The goal was one of relationships. Meet people, pair a face with a name, and start to understand what other people need.
In my business, it’s who you know and how you respect one another that makes all the difference. People hire a public relations professional to get them the exposure they feel they can’t acquire on their own. And so I do.
But I am just one woman in a little suburban milieu. What makes me so able when someone else is not?
It’s all relationships. And so I took to the road to meet in person with people I’d been trying to reach.
In this case, it’s the desire for good stories and reliable contacts. I can do that. I can be that. And that makes me valuable to the organizations I work with.
On Tuesday it was Grand Rapids but when I was a journalist, it used to be other cities: Des Moines, New York, Chicago. I went where the people were that I needed to know to succeed. Ask a question, listen to the answer, then implement it into my psyche.
It’s a simple process and one that anyone can replicate. We cannot succeed in our little offices all alone. It’s not enough to send an email or even pick up the phone. You have to know a person.
And they need to know you.
There are times that I wonder if I’m in the right business. It can be cut-throat, and I’m a person who believes people when they speak. So when a client or a media person or anyone betrays my trust, I’m truly stunned. Hurt. Wondering if I’m in the right line of work.

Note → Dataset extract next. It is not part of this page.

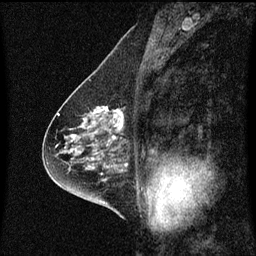
Breast MRI (dynamic contrast-enhanced), one sagittal slice. Slice 34 of 60 in the series (ordered by position). Dynamic contrast-enhanced series, image 2 of 3 at this slice position (ordered by acquisition). 1.5 T. TE 4.2 ms, TR 8.4 ms. 2 mm slice thickness. 256 × 256 image matrix, field of view 200 × 200 mm. Female patient, age 58 years.
Annotated regions visible in this slice (semi-automatic segmentation, software-assisted and operator-edited):
- analysis volume of interest (the breast-tissue region the enhancement analysis was run in; not a lesion): box from (x=86, y=106) to (x=129, y=143) px
- tumour enhancement mask (voxels above the 70 % enhancement threshold inside the analysis volume of interest): (x=90, y=106)–(x=124, y=141)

And then I do a thing like Tuesday’s trip and I know it’s right.
On the road to a place I don’t know well. I walked some of the city streets, dined in a farm-to-table restaurant. The waitress, Kathryn, asked my name as she walked me to my table. She asked me if my day was going well.
She listened as I answered.
I mean, really listened.
On Tuesday night, I sat in the lobby of my hotel with a woman who manages foster care for the west side of the state for my client. She’s been in that job for 27 years, and through the course of our conversation, she talked about the boards on which she sits, the committees she leads, and the everyday work to which she is devoted.
A nice person, with a big heart.
When I get to interact with interesting and kind people, I am in my element. I know that I am doing the right work. That my life is trained on the right purpose.
It’s when I sit alone behind my computer in the quiet office of my home that I begin to doubt. When I am all alone behind piles of work with nothing human attached to them.
We live in a world of connections. The need is real. The desire palpable. The focus of our lives has always been contributing to the greater good and there is no way we can do that alone.